This month, Vanity Fair has a bonkers story about a Saudi princess, Princess Maha bint Mohammed bin Ahmad al-Sudairi, who tried to skip out on a $7 million hotel bill at Paris’s Shangri-La Hotel after occupying 41 rooms for five months. Nuts. But that 2012 attempt isn’t even the most notable part of Princess Maha’s story.
It turns out that a few years earlier, the princess spent $20 million during a Paris shopping spree. She hit all the boutiques — Dior, Dolce & Gabbana, and Louis Vuitton, where she even requested takeout burgers be delivered to the store mid-spree. (Girl worked up an appetite dropping all those millions.)
According to acquaintances, this behavior wasn’t abnormal, though the epic price tag exceeded many of her previous sprees. The princess is a legendary shopaholic. (The article recounts a trip to Geneva after which she needed four trucks to bring home all of her purchases.) And she’s not necessarily a discerning one: She’d spend as much money at Hermès as she did at a discount mall, Key Largo, where she racked up $125,000 worth of “downscale” sneakers, underwear, and jeans at a leisurewear boutique and then skipped out on the bill. Just the way she did at the upscale Paris boutiques she frequented. Now we get to the absolutely epic part: Rather than pay for all the goods she selected, Princess Maha had her assistants hand shopkeepers an IOU, printed on nice, embossed stationery, and went off with all the merchandise. She managed to buy $20 million of luxury goods without ever swiping an Amex. What on earth was going through her mind?
The Cut asked Grant Donnelly, a researcher at Harvard Business School who published a study on the psychology of overspending, to shed some light on her behavior. “I think the process of shopping is more alluring than the actual object we get. It is the action of consuming that gives us the emotional benefits — the anticipation of acquiring, the rush of purchasing, the fear and confidence of swiping your credit card,” he explained. “I think Princess Maha was addicted to the process of purchasing and not the actual items she was looking for. Buying things makes people feel powerful, like they can go out and accomplish something and make a significant change in their life.”

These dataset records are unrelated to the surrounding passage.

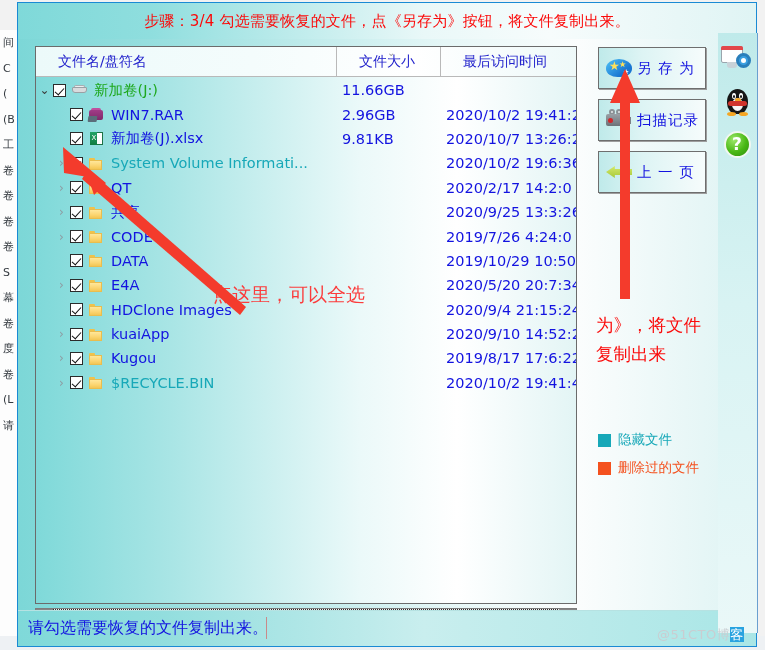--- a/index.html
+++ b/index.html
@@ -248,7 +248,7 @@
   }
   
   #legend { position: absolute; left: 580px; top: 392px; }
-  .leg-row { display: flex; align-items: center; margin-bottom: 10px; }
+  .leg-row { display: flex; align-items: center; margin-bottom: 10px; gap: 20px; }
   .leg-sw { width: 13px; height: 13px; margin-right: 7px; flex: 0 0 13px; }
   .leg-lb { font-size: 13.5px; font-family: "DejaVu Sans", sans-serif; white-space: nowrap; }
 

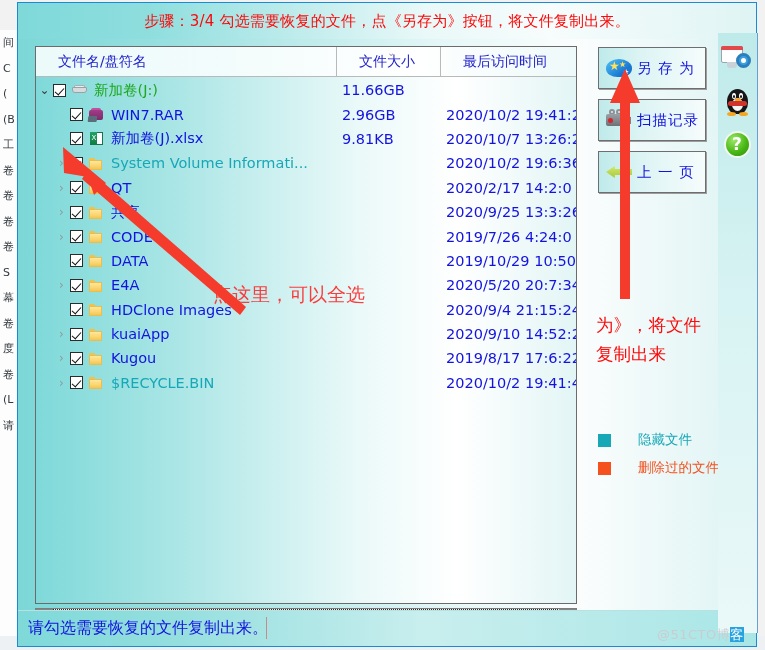--- a/index.html
+++ b/index.html
@@ -271,7 +271,7 @@
     border-top: 1px solid #b6e2e2;
   }
   #status-text {
-    font-size: 16px; color: #1313e0; margin-left: 10px;
+    font-size: 12px; color: #1313e0; margin-left: 10px;
     font-family: Liberation Sans, sans-serif;
   }
   #status-caret {

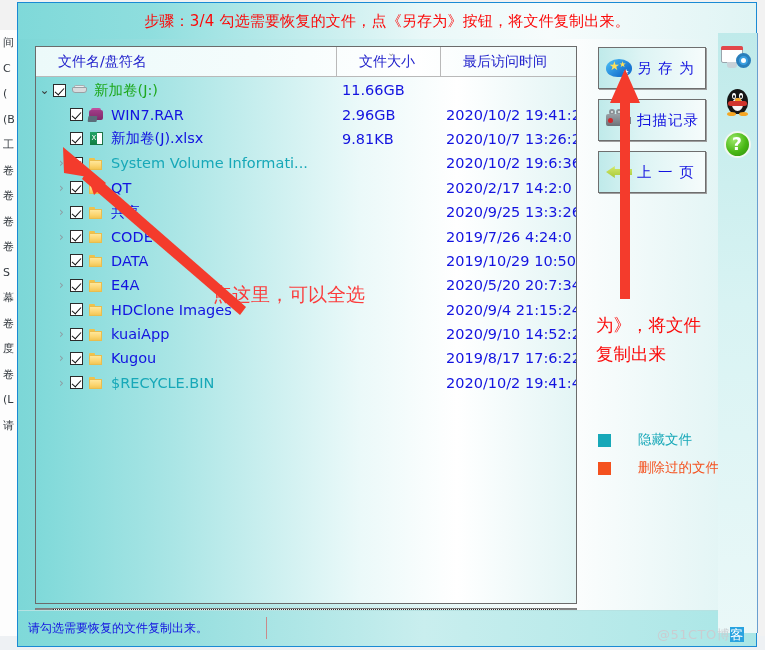--- a/index.html
+++ b/index.html
@@ -312,7 +312,7 @@
 
   
   #watermark {
-    position: absolute; left: 657px; top: 626px;
+    position: absolute; left: 635px; top: 626px;
     font-size: 13px; color: #c9cdd1; letter-spacing: 0.5px;
     font-family: "DejaVu Sans", sans-serif;
   }

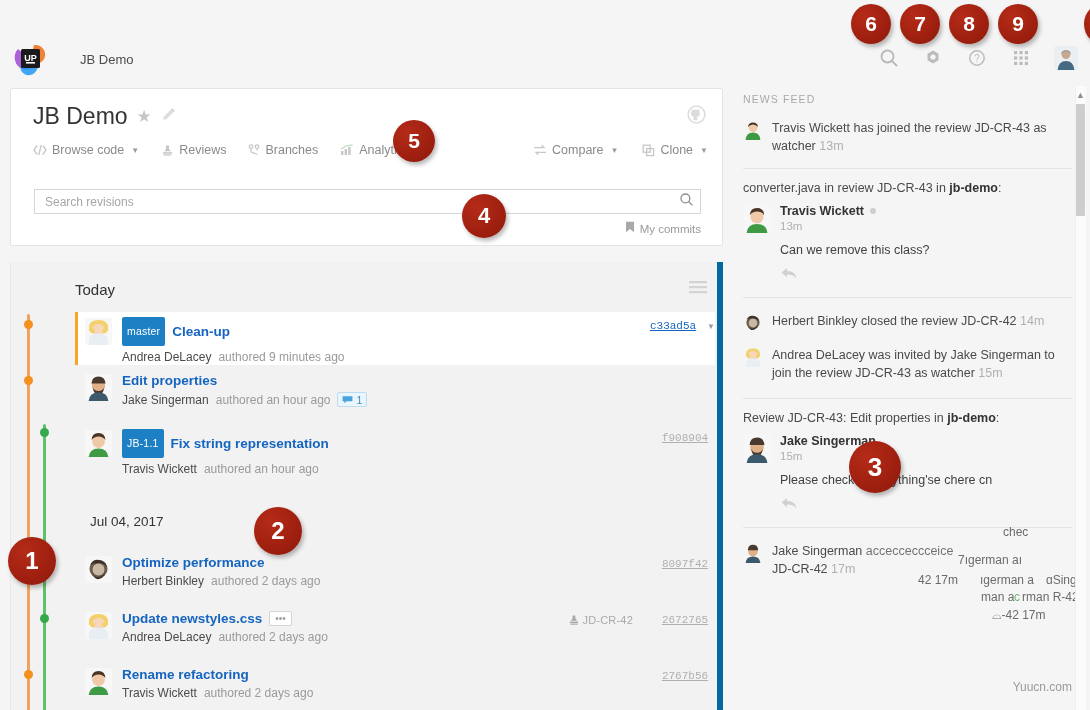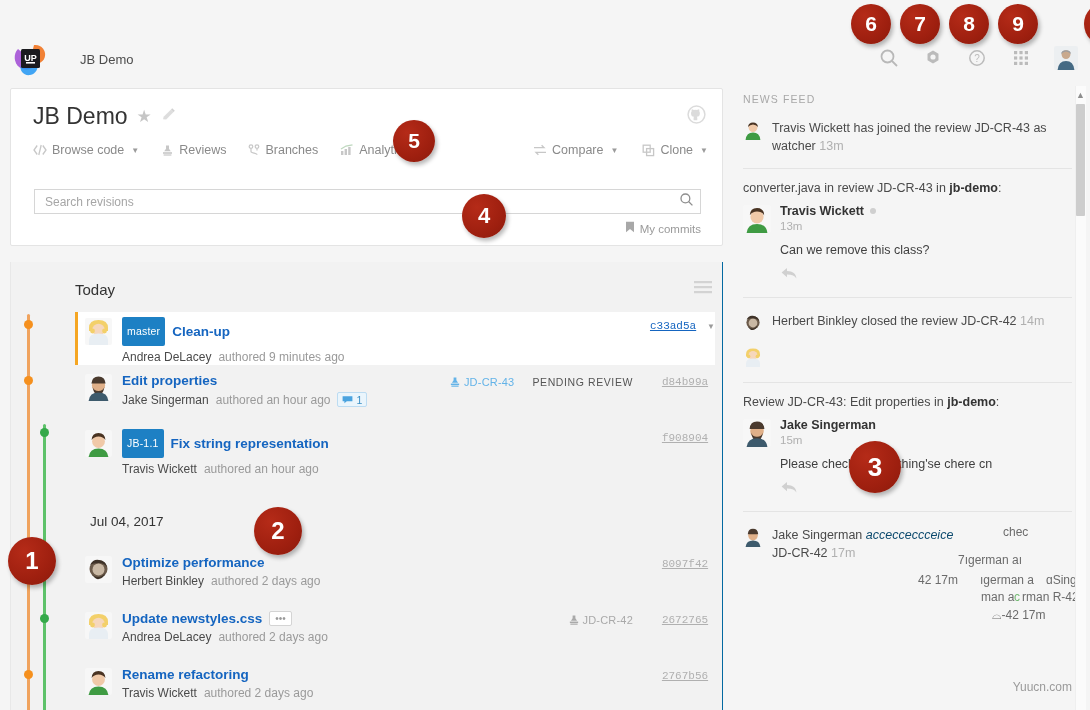--- a/index.html
+++ b/index.html
@@ -75,7 +75,7 @@
   
   .revpanel {
     position: absolute; left: 10px; top: 262px; width: 713px; height: 448px;
-    background: #f2f2f2; border-left: 1px solid #e8e8e8; border-right:1px solid #0369a1;
+    background: #f2f2f2; border-left: 1px solid #e8e8e8; border-right:6px solid #0369a1;
   }
   .rp-head {
     position: absolute; left: 64px; top: 18px; right: 10px;

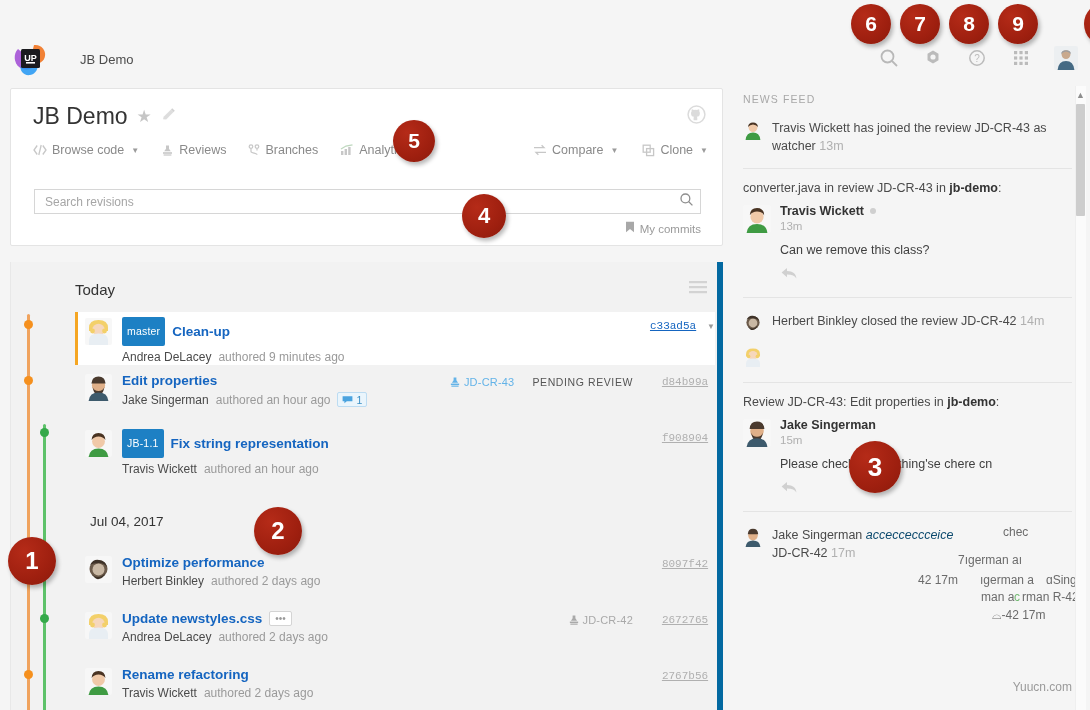--- a/index.html
+++ b/index.html
@@ -589,6 +589,7 @@
             <circle cx="14.4" cy="9.4" r="1.8" fill="#f3d06a"></circle>
           </svg>
       </span>
+      <span><span>Andrea DeLacey was invited by Jake Singerman to join the review JD-CR-43 as watcher</span> <span class="ago">15m</span></span>
     </div>
 
     <div class="hr" style="margin-top:4px;"></div>

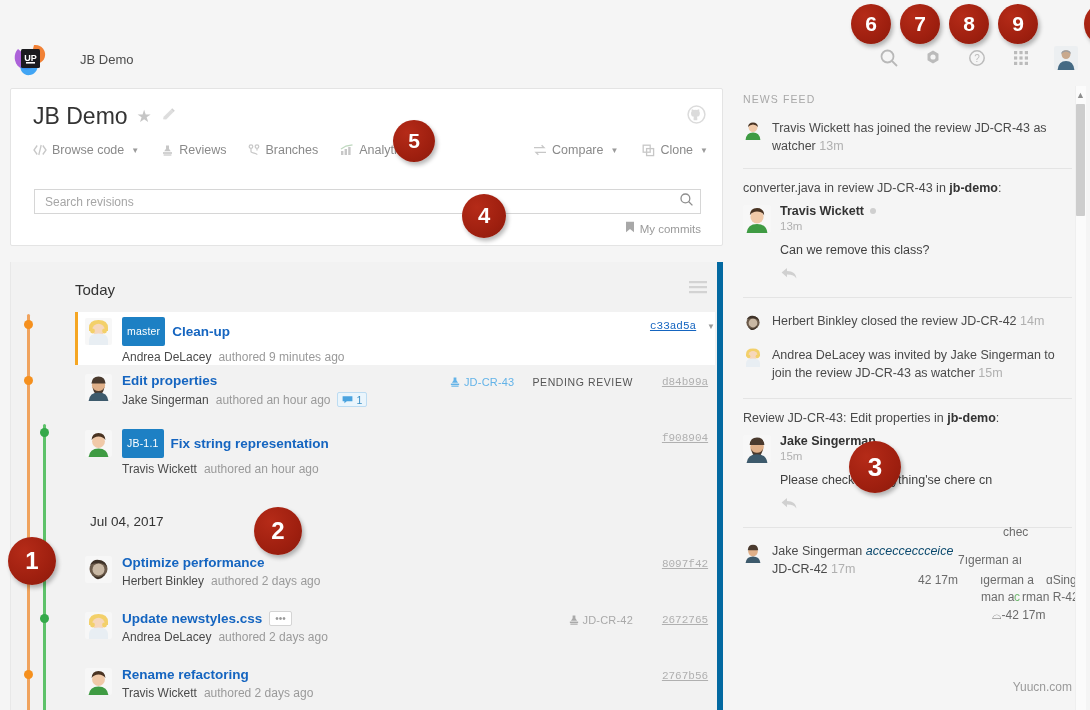--- a/index.html
+++ b/index.html
@@ -398,18 +398,6 @@
           </span>
         </span>
       </span>
-      <span class="rev-right">
-        <span class="review-tag">
-          <svg width="12" height="12" viewBox="0 0 13 13">
-              <path d="M5 1.5 h3 v3.2 l1.8 2.6 h-6.6 l1.8-2.6 z" fill="#63b3e8"></path>
-              <rect x="2" y="8.2" width="9" height="1.6" fill="#63b3e8"></rect>
-              <rect x="2.6" y="10.4" width="7.8" height="1.2" fill="#63b3e8"></rect>
-            </svg>
-          <span>JD-CR-43</span>
-        </span>
-        <span class="review-state">PENDING REVIEW</span>
-        <span class="rev-hash">d84b99a</span>
-      </span>
     </div>
 
     <div class="rev" style="top:162px;">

However, he notes, “this isn’t actually long-lasting and realized change — we quickly adapt to the items we get, continually searching for more and more.”
For all the items she bought, the article notes, she never opened or used them. She had rooms full of unopened boxes and bags. The writer’s portrayal is sympathetic —she was her husband’s third wife, and fell out of favor with his family after their divorce and his death. At one point her brother-in-law confined her to her palace after her spending antics got out of control.
Eventually, her bills were settled by her deceased ex-husband’s brother. But while her debts were wiped clean, her multi-million-dollar spending adventure absolutely earns her a place in shopping-spree history.